Required actions:
1. In the commentary on the person born blind, which Greek word is usually translated "man"?
2. Continue the commentary on the person born blind from the point where it stops.

Translation: And passing by, he saw a person blind out of birth. And his disciples asked him, saying, "Rabbi, who sinner? This one, or his parents, that he was born blind?" Jesus answered, "Neither this one sinned, nor his parents, but so that the works of God might be made manifest in him. It is necessary for us to work the works of the one who sent me as long as it is day; night is coming when no one is able to work. When I am in the world, I am light of the world." Having said these things, he spat on the ground, and he made mud out of spittle and placed the clay upon the eyes. And he said to him, "Go to wash in the pool of Siloam"--(which is translated, "one who has been sent"). Then he went an washed and came back seeing.
Many translations have "man blind from birth." The word usually translated "man" is anthropon, which does not specify a specific gender. One should, if possible, translate the word without being gender specific, i.e. human being, or person. Further, the word does not carry a definite article. It refers to no specific person, in other words. According to some interpretations, the blind one represents every person. All humanity is "blind out of birth."
A friend of mine says that life is about joining a conversation. The conversation was going before you got here, and it's going to be going on after you're gone. While you're here, you have the great privilege of sharing in it.
Just so, the conversation about who is responsible for sin has been going on at least since Moses. Some people believed that the sins of the parents were visited upon the children (Ex 20), while others believed that this was not so (Ez 18:20). It was an argument then, and one today as well.
The disciples participate in that conversation by chiming in from a position of morality. They want to know: "Whose fault is all this?" They want to moralize on the subject. They want to assign blame. Never much interested in blaming the victim, Jesus ignores the moral question, and goes to the question of purpose. The person was born blind so that "God's works might be made manifest--phanerothe--in him."

Data records:

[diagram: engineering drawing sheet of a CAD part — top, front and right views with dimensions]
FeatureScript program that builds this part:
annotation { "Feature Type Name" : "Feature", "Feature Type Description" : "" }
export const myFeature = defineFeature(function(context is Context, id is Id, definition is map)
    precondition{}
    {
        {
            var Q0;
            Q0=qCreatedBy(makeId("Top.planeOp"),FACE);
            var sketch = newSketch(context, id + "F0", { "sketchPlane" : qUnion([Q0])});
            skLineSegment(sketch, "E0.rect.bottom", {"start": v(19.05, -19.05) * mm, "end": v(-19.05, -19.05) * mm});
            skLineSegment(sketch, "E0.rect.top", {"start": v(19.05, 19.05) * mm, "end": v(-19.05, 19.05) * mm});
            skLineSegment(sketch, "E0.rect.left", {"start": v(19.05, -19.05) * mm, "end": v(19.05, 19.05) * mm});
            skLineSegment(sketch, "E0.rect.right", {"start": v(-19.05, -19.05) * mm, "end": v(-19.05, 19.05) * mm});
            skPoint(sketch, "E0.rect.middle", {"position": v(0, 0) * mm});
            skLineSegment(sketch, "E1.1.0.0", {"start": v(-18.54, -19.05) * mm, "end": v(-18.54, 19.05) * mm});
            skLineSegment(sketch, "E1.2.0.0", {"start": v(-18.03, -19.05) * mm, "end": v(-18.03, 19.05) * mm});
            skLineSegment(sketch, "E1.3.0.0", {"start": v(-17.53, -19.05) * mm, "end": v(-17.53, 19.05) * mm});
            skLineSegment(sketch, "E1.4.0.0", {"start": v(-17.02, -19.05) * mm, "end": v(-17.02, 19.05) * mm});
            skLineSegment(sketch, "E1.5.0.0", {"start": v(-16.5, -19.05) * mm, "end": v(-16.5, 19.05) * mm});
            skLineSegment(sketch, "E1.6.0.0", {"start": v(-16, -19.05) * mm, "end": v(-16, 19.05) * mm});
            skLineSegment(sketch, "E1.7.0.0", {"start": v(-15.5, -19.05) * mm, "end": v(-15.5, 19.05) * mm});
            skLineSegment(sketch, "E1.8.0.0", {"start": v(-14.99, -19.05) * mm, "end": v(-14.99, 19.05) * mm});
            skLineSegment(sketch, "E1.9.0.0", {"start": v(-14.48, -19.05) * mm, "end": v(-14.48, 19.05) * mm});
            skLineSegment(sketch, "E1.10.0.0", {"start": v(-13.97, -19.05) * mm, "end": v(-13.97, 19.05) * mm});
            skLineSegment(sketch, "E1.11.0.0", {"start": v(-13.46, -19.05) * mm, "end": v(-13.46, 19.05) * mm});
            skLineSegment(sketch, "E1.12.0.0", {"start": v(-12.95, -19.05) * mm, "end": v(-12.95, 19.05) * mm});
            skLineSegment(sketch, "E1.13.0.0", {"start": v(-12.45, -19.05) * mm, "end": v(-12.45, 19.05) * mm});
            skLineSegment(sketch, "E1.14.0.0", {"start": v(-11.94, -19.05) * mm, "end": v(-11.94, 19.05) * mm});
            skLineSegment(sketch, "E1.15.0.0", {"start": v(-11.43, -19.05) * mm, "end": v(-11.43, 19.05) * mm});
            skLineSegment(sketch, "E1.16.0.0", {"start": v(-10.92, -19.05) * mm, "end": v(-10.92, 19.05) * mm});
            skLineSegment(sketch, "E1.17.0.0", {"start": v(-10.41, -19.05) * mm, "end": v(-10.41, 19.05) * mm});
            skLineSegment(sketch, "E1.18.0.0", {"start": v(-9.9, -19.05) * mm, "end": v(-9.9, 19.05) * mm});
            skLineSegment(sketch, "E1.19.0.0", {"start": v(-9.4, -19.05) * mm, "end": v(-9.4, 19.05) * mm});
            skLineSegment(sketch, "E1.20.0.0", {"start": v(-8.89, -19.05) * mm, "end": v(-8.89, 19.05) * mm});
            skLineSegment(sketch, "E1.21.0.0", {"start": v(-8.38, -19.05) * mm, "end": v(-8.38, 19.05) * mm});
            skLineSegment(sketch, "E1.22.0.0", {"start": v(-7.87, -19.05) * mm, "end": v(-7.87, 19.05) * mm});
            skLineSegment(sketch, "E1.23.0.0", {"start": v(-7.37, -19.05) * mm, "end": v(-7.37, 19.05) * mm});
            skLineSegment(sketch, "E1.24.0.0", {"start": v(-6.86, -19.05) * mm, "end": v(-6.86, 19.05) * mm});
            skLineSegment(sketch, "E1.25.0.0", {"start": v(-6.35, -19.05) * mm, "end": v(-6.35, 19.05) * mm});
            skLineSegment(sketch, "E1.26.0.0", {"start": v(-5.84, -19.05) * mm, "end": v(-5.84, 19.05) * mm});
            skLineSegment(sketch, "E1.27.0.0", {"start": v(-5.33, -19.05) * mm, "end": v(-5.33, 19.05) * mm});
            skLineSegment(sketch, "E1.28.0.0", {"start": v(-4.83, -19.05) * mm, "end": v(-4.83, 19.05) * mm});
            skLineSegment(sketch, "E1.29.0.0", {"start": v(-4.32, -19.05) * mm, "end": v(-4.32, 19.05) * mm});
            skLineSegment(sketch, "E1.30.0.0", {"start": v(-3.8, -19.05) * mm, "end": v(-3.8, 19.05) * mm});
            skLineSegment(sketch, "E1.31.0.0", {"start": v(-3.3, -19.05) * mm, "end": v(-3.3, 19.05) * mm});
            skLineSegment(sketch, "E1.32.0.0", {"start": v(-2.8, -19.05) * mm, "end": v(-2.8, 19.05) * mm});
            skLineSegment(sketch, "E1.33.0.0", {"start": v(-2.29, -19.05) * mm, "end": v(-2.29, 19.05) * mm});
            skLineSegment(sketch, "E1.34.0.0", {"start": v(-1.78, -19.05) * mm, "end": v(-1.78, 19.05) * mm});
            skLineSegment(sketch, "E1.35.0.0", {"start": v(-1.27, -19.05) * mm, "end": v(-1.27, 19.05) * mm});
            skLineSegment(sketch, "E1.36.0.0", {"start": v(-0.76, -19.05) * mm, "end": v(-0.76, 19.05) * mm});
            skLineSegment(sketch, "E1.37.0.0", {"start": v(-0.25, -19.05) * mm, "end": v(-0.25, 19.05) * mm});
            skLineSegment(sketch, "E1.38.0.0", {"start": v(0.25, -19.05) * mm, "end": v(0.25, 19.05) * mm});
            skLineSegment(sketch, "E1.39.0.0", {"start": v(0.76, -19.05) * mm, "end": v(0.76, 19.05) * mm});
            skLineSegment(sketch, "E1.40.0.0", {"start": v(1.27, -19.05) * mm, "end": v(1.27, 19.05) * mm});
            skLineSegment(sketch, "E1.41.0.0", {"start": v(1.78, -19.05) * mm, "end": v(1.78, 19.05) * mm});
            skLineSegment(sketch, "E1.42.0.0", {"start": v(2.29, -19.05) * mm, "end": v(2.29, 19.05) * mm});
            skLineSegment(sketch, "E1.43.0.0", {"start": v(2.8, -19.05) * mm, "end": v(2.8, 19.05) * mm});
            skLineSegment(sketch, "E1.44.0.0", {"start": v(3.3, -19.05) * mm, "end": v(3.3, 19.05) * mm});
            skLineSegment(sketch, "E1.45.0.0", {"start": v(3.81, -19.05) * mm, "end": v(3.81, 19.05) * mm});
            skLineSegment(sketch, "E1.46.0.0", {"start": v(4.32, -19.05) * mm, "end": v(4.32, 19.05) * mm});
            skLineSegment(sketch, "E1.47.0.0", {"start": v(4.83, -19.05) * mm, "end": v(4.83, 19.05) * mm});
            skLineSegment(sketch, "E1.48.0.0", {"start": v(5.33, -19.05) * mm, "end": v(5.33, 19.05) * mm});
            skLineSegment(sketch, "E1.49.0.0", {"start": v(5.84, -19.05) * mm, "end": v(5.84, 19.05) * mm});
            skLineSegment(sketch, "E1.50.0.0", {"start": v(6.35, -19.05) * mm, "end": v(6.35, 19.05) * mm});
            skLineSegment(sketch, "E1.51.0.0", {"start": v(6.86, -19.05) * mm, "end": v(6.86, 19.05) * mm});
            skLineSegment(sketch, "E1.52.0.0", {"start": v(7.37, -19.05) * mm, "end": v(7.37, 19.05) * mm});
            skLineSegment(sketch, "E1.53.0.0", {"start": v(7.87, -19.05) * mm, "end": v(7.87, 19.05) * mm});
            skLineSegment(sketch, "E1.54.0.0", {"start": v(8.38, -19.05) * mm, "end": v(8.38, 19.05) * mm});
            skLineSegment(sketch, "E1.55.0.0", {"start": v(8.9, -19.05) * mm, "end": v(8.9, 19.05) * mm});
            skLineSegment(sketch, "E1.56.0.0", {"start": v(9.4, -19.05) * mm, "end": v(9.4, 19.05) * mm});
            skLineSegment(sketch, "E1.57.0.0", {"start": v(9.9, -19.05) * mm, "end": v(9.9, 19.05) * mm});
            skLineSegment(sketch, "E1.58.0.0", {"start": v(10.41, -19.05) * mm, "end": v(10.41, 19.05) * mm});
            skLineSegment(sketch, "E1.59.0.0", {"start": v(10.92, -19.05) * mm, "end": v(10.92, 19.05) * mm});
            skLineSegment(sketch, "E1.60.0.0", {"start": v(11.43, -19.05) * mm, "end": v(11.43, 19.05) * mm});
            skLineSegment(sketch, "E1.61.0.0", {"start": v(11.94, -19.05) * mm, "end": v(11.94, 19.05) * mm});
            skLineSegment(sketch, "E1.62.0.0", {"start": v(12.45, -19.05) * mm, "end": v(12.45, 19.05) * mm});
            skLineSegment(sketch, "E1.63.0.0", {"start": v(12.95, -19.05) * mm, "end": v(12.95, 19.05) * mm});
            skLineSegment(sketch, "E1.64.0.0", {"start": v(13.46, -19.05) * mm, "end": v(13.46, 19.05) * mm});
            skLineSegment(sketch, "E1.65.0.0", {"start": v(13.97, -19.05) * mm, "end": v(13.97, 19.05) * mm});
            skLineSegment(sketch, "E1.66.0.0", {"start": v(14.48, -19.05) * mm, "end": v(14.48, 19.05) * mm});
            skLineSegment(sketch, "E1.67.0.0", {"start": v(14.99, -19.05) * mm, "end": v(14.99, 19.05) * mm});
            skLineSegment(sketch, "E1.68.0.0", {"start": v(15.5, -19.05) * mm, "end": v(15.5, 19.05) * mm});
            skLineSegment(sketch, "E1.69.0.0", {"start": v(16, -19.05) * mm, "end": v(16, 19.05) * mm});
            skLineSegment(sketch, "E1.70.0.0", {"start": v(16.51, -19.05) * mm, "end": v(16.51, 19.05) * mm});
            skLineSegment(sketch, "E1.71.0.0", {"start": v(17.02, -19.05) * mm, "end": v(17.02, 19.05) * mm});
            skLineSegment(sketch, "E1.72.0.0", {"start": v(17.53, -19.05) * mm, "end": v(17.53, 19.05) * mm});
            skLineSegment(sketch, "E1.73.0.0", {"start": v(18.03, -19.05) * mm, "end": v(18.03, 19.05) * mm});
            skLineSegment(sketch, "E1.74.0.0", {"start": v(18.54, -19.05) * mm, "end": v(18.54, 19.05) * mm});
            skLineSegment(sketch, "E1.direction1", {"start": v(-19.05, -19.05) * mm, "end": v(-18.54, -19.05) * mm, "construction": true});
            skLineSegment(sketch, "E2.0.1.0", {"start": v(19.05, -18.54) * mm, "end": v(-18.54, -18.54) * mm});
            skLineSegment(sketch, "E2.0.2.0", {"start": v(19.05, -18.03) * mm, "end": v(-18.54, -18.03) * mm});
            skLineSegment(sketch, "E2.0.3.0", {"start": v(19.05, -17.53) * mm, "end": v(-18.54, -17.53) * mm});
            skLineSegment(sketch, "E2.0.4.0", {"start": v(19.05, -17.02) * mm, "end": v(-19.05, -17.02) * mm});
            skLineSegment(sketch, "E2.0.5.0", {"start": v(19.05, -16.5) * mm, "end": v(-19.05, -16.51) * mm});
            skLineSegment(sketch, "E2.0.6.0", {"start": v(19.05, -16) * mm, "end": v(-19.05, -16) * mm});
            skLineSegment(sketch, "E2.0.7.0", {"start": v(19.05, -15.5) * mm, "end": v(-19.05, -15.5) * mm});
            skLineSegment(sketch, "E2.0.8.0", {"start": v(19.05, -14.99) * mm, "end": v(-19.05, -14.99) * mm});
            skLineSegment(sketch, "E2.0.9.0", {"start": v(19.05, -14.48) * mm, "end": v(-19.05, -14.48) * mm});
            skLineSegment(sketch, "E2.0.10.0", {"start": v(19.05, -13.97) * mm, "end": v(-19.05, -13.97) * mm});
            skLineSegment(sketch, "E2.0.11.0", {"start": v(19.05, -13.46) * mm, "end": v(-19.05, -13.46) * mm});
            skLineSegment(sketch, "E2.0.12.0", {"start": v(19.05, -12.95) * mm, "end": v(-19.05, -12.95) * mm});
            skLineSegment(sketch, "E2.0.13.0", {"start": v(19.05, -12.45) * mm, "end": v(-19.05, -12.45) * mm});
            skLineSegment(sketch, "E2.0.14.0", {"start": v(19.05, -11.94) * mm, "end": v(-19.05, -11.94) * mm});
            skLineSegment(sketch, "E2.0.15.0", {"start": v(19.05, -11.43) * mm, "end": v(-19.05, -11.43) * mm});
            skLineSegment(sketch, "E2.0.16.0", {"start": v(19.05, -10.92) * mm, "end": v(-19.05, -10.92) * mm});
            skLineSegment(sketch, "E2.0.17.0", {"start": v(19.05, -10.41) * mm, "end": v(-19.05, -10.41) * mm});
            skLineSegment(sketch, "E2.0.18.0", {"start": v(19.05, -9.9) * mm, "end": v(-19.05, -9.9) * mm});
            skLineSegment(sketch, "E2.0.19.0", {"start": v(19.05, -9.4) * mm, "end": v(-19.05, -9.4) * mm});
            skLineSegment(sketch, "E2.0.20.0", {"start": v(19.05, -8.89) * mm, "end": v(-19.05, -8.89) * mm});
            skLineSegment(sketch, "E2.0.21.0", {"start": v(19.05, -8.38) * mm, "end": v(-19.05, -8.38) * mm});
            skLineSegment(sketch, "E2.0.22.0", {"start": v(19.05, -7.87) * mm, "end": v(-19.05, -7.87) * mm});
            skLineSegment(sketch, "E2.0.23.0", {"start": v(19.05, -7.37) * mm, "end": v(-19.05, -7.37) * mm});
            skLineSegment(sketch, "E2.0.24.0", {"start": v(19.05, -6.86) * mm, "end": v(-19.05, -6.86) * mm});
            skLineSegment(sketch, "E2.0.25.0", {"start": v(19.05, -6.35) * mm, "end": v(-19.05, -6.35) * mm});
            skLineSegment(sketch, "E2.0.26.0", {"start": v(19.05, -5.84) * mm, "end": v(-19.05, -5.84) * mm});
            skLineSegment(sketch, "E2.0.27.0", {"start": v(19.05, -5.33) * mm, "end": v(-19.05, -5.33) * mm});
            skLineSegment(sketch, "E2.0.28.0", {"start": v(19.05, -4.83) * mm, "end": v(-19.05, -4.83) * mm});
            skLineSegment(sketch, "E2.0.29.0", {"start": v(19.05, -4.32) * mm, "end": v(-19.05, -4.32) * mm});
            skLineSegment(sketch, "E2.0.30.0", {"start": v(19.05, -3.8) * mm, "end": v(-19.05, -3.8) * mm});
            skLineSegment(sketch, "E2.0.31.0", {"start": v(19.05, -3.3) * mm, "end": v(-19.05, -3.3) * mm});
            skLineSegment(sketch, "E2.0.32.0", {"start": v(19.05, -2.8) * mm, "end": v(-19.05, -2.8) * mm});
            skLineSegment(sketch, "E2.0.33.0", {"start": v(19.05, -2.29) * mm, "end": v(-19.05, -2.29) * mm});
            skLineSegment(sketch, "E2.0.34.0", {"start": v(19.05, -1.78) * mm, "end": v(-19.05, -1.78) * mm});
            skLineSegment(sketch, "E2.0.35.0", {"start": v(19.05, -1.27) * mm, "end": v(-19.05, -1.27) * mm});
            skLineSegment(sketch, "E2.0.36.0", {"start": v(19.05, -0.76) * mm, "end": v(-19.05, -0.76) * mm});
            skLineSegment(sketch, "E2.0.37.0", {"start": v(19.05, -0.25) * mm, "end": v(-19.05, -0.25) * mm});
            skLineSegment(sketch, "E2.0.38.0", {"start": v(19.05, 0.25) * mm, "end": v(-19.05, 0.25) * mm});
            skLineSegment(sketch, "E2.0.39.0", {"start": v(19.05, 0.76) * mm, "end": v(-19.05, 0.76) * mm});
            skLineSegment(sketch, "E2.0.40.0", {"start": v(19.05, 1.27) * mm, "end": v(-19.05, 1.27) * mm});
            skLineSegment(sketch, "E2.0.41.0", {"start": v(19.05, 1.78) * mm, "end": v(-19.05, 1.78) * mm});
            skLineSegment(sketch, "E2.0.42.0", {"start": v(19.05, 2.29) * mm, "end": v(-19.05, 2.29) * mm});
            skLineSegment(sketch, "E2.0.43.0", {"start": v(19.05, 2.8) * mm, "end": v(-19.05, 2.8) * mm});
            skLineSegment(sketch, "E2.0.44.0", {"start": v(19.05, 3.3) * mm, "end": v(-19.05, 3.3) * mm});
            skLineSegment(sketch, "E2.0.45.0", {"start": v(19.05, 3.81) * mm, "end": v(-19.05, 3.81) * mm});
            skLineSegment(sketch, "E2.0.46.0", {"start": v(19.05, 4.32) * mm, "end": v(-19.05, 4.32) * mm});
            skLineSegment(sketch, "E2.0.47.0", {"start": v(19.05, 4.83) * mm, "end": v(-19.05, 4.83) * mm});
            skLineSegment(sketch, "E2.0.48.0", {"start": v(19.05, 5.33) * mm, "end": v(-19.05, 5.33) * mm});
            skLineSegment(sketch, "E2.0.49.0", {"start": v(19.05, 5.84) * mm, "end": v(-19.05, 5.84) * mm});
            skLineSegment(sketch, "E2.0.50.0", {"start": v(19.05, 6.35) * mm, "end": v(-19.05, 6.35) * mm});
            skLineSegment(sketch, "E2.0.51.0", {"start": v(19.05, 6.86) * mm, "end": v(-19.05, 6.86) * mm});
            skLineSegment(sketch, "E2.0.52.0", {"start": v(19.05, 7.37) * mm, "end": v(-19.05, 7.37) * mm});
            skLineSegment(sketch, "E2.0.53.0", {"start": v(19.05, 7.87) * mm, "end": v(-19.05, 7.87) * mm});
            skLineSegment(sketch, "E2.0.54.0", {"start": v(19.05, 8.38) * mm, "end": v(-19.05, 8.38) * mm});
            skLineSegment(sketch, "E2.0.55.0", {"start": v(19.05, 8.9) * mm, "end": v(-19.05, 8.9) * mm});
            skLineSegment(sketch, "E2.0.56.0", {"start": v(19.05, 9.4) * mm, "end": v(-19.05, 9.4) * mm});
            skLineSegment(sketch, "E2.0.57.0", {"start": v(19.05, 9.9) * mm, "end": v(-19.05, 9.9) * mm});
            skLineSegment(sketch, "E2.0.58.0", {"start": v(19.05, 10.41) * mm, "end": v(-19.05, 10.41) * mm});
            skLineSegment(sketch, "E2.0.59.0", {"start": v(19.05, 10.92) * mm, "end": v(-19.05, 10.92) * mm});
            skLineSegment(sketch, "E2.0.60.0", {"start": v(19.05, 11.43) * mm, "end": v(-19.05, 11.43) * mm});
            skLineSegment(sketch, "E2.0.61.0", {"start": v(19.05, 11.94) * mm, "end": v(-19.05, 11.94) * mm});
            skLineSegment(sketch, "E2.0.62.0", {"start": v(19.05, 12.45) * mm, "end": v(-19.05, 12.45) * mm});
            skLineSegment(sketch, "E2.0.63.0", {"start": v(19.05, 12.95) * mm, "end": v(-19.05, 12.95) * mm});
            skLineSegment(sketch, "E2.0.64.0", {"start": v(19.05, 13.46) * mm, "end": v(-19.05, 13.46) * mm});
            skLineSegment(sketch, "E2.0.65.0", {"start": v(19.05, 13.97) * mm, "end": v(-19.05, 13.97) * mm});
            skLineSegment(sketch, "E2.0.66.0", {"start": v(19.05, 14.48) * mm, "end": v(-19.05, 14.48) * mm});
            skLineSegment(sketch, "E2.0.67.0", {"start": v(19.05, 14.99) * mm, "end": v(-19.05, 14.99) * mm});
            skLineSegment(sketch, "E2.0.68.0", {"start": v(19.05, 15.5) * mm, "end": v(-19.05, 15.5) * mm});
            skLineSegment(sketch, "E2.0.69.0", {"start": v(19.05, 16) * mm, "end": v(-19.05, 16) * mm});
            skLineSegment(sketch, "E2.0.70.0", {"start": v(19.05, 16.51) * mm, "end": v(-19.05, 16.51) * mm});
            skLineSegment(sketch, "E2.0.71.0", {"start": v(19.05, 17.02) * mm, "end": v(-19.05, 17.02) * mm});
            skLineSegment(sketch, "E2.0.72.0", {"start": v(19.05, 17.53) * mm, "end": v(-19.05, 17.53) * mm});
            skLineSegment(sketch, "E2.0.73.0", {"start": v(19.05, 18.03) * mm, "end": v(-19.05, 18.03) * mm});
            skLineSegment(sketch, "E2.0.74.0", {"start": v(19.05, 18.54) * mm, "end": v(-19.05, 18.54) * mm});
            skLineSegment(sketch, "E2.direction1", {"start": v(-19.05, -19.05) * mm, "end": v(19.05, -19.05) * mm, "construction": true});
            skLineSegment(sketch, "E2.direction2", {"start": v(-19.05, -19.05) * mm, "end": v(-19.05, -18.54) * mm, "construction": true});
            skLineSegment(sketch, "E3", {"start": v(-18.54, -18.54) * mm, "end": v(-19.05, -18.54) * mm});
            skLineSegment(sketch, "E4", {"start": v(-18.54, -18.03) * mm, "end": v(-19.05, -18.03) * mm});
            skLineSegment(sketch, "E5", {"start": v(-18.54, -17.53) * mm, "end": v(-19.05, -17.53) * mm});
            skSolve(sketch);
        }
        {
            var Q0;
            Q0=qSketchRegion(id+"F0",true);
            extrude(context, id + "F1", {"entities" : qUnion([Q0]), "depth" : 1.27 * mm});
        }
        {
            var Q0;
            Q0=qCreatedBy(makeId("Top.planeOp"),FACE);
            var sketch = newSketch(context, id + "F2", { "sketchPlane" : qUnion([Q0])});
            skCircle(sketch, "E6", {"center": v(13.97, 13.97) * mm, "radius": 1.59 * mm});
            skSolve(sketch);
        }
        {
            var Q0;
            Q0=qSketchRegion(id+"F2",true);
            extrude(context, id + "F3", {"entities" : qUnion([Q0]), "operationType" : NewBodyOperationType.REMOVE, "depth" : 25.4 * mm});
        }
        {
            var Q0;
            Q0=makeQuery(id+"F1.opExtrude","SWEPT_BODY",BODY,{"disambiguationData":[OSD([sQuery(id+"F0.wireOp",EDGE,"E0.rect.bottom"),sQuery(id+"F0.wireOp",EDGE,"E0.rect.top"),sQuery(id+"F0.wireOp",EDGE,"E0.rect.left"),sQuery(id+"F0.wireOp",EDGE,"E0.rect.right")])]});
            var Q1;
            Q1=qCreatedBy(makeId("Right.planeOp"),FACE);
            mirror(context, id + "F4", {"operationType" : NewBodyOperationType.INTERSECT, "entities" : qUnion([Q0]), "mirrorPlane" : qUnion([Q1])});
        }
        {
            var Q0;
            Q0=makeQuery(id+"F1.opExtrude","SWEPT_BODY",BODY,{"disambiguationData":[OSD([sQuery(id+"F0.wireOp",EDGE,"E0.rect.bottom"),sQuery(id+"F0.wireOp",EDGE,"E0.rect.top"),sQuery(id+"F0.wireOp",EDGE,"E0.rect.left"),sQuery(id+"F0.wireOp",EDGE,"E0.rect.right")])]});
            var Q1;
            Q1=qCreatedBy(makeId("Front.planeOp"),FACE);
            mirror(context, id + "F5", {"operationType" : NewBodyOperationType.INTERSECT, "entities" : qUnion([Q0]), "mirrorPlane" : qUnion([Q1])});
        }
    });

The responses:
1. Anthropon.

2.
Then Jesus says, "It is necessary for us to work the works of the one who sent me as long as it is day; night is coming when no one is able to work." Two points stand out: (1) the use of the word dei--"it is necessary," and (2) Jesus rare use of the first person plural.
What is necessary? "For us to work the works of the one who sent (Jesus)." Those "works" are about the alleviation of suffering, not assigning blame for it. In a rebuke to the disciples, Jesus says to forget the moralizing, and get to work doing God's work.
Moreover, night is coming, a time when no one will be able to work. For the first time in the fourth gospel, Jesus intimates that his own night is coming as well--"as long as I am in the world," he says, indicating that there will come a time when he is not in the world.
Jesus spat on the ground and mixed some mud. Wes Howard-Brook draws a connection between saliva and spirit. He cites 7: 38-39 where Jesus says, "Out of the believers' heart shall flow rivers of living water. Now he said this about the Spirit." The saliva of Jesus is both "water and spirit," the very ingredients of being "born from above" (3:5).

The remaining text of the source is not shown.